**Your assignment**
Restate word for word the lines of the material below, from the line with "565 272 77562" to the line with "226 402 36875", both lines included, and no others.

**Information shown**
§

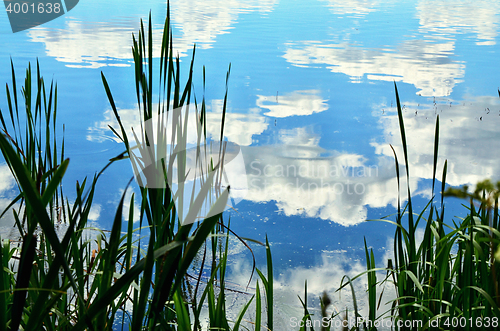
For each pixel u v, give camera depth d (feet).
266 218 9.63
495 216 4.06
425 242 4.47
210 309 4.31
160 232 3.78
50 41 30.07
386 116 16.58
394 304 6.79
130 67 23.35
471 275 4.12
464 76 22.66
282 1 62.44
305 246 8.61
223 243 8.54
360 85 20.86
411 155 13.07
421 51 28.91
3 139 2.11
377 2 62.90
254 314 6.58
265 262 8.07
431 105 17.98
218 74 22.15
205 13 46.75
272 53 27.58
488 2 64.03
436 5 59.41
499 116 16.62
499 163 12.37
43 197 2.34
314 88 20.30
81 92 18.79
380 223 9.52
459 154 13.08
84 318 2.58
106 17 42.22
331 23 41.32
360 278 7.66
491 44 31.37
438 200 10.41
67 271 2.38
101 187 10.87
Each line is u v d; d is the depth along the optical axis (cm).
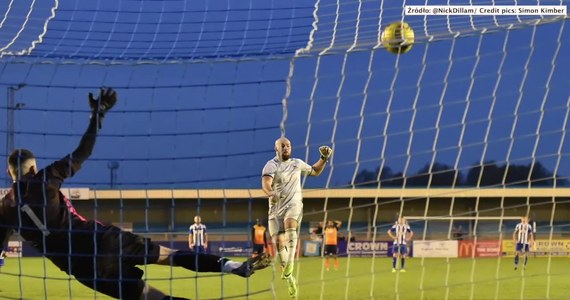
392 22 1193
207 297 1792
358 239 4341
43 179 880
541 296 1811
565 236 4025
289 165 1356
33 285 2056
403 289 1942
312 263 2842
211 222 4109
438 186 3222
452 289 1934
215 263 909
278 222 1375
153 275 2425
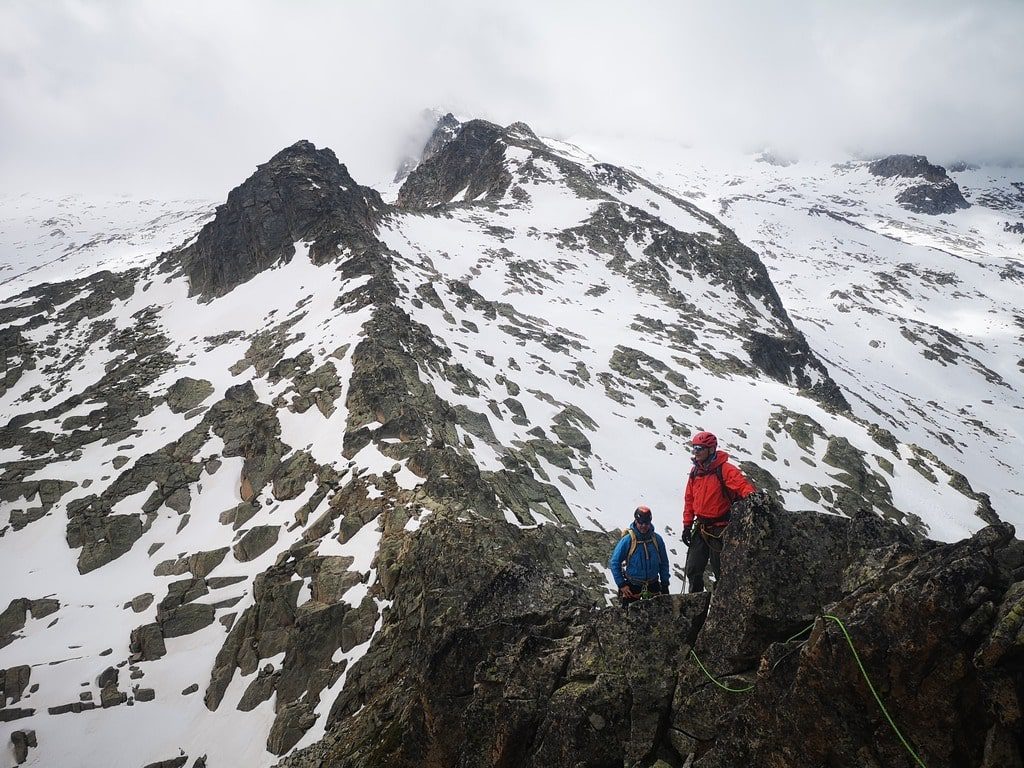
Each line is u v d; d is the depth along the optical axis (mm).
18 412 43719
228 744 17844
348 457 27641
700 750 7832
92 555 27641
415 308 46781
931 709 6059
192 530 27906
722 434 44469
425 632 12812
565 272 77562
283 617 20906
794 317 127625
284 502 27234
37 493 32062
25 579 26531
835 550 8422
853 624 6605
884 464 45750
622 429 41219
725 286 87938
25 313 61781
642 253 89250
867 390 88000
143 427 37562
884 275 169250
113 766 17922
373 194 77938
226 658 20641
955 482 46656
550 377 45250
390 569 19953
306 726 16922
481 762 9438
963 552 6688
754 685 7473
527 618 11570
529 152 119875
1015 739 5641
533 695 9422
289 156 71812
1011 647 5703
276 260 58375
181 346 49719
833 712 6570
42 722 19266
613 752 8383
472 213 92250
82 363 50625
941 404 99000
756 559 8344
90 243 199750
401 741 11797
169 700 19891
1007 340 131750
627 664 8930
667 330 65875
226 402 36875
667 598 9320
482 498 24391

§

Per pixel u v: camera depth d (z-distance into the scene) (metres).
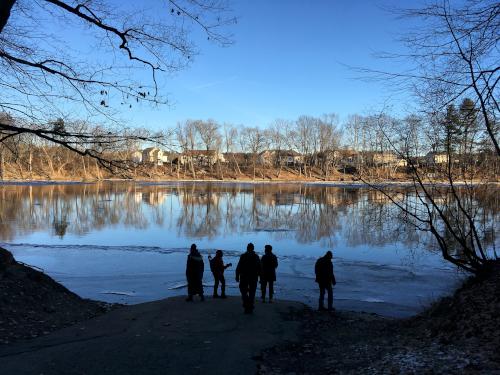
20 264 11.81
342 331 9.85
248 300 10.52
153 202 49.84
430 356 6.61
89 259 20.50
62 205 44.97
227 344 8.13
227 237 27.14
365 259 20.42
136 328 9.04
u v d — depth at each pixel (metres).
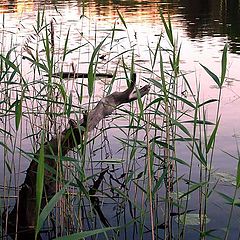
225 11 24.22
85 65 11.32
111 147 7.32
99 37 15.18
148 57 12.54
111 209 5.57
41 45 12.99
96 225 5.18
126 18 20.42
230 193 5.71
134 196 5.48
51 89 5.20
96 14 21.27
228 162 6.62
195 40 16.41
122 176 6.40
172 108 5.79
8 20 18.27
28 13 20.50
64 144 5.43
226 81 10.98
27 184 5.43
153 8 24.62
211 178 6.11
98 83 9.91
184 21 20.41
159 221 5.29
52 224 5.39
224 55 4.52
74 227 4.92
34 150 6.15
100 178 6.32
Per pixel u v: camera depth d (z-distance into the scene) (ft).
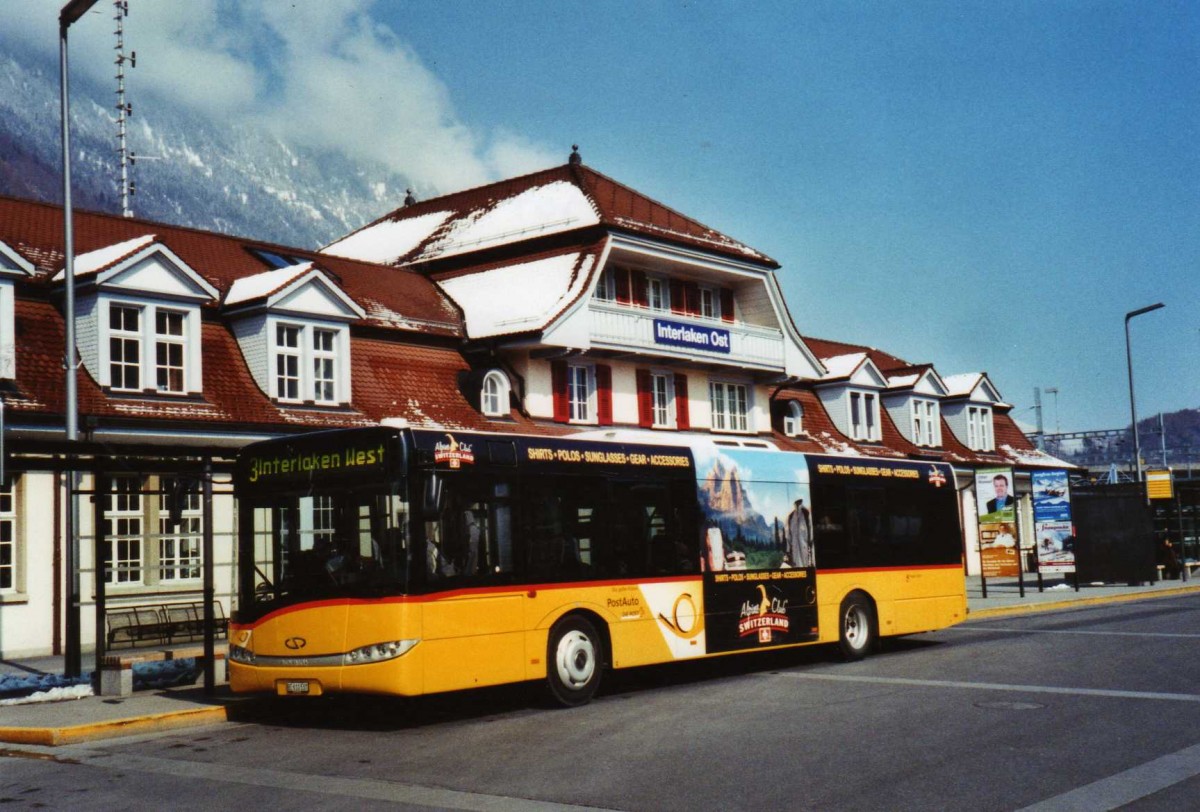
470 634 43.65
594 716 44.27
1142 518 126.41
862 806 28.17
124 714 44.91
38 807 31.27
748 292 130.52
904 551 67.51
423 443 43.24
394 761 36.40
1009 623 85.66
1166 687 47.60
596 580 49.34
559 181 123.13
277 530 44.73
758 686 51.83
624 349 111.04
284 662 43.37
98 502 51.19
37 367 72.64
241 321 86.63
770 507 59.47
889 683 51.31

§

**Result for this exercise**
565 272 77562
283 617 20906
794 317 127625
284 502 27234
37 493 32062
25 579 26531
835 550 8422
853 624 6605
884 464 45750
622 429 41219
725 286 87938
25 313 61781
642 253 89250
867 390 88000
143 427 37562
884 275 169250
113 766 17922
373 194 77938
226 658 20641
955 482 46656
550 377 45250
390 569 19953
306 726 16922
481 762 9438
963 552 6688
754 685 7473
527 618 11570
529 152 119875
1015 739 5641
533 695 9422
289 156 71812
1011 647 5703
276 260 58375
181 346 49719
833 712 6570
42 722 19266
613 752 8383
472 213 92250
82 363 50625
941 404 99000
756 559 8344
90 243 199750
401 741 11797
169 700 19891
1007 340 131750
627 664 8930
667 330 65875
226 402 36875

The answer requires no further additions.